In his awareness that he has drifted away from God, he prays, “Create in me a clean, pure heart, O God, and renew a steadfast spirit within me. Do not cast me away from your presence or take your Holy Spirit from me. Restore to me the joy of your salvation and grant me a willing spirit, to sustain me."

 

Let me suggest to you that David’s heart had been circumcised. Circumcision was instituted by God during the time of Abraham. The circumcision of all males eight days old was a sign they belonged to God. It was a sign of God’s covenant with his people. The cutting away of the foreskin of the male was an outward sign of a spiritual reality. The old life of sin had been cut off; circumcision was a outward sign of the spiritual reality that God’s people were being purified in their hearts and dedicating themselves solely to God.

 

The term circumcised heart actually comes from the Book of Deuteronomy ch. 30:6, wherein Moses told the children of Israel, “The Lord your God will circumcise your hearts and the hearts of your descendants, so that you may love your God with all your heart and with all your soul, and live.”

 

What Moses was telling the Jews is that God’s mercy is unbelievable. His mercy goes far beyond what we can imagine. God wants to forgive us and bring us back to himself. When we seek him, he’s promised to circumcise our hearts, giving us spiritual renewal. And what this means is that God through the Spirit cuts away the layers of human stubbornness, self-will, and hard-heartedness, so that our hearts become soft and tender to the voice of His Spirit and conformable to his will.

 

Some folk expect revival in sixty minutes, but think about it -- the Spirit in circumcising the heart has to work through layers and layers of resistance,

old habits that are hard to break, years of living in an old mindset. It takes more than sixty minutes to change a life, let alone the disposition of one’s heart. So the Spirit through the word of God searches and probes our hearts and in the process cuts away the hardness of the heart, in order that God can reach the inner man and woman.

 

In his confession the outer layer of David’s heart had been cut away by the Spirit. And so we hear him in the tenderness of a repentant heart that is seeking God, “Create in me a clean heart, O God, and renew a right Spirit within me.” Notice that David, as much as he is a man after God’s own heart, recognized there are some things, when it comes to the heart, that only God can do. Only God can cleanse the heart. Only God can heal a heart that has been broken by despair and sorrow. Only God can do the kind of spiritual heart surgery we need, enabling us to walk right, talk right, live right, and do right. In matters concerning spiritual things, people cannot pull themselves up by their bootstraps or by force of human will. God has to fix our hearts. 

 

And I think this is what David recognizes, for when he gets to verse 10 he prays, “Create in me, O God, a clean heart, and renew a right spirit within me.” Well, David has confessed his sin, he’s repented of his errant ways, but now God has to step in. Have you ever come to a point in your life where you realized that God had to step in, that you had done all that you could do? You confessed it, you repented of it, but at that point God had to step in.
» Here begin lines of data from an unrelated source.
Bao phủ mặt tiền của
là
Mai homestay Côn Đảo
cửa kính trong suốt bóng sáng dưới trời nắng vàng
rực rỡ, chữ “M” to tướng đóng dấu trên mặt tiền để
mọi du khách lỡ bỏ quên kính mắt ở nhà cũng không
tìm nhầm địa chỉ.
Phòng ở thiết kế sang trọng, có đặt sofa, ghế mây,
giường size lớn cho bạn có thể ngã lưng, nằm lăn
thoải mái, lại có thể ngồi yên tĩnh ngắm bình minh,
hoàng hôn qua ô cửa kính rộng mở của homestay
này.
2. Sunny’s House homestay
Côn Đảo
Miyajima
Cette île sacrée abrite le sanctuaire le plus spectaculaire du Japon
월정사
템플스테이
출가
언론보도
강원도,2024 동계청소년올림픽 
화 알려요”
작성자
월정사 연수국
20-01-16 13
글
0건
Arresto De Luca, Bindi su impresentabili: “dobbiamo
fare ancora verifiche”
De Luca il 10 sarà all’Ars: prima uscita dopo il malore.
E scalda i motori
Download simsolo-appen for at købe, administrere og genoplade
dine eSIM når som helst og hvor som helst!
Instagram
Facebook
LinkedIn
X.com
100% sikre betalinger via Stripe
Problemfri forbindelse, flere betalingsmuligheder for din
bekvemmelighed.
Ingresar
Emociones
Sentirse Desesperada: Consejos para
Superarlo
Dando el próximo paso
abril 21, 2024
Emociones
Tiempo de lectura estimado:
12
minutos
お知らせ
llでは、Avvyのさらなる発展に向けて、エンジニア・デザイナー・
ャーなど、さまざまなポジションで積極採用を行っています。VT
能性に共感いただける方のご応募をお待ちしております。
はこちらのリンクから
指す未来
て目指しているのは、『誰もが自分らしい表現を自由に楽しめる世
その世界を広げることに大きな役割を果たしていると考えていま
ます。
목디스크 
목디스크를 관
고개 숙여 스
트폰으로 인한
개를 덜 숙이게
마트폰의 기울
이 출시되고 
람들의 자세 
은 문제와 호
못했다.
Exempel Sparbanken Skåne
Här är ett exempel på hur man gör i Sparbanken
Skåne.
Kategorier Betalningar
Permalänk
Yes, God had to step in.  Hallelujah!

 

I grew up in the church always hearing the older folks giving their witness that He’s a Heart fixer and a Mind regulator. And what this means is that God can fix us when we can’t fix ourselves. And they use to sing a song in witness to the fact that there’s nothing broken in our human condition that is beyond God’s repair. They use to sing a song in witness to the fact that God has to step in from time to time, to repair hearts that have become damaged by sin. Earth has not seen a cardiologist who can work with the dexterity and precision required for open-heart surgery like our God. …

 

The song was Fix Me, Jesus. "Fix me for my journey home." I want to live right. I want to walk right. I want to do right, but O Lord, I can’t do it unless you step in. Fix me, Jesus, fix me. Yes, create in me a clean heart, and renew a right Spirit within me.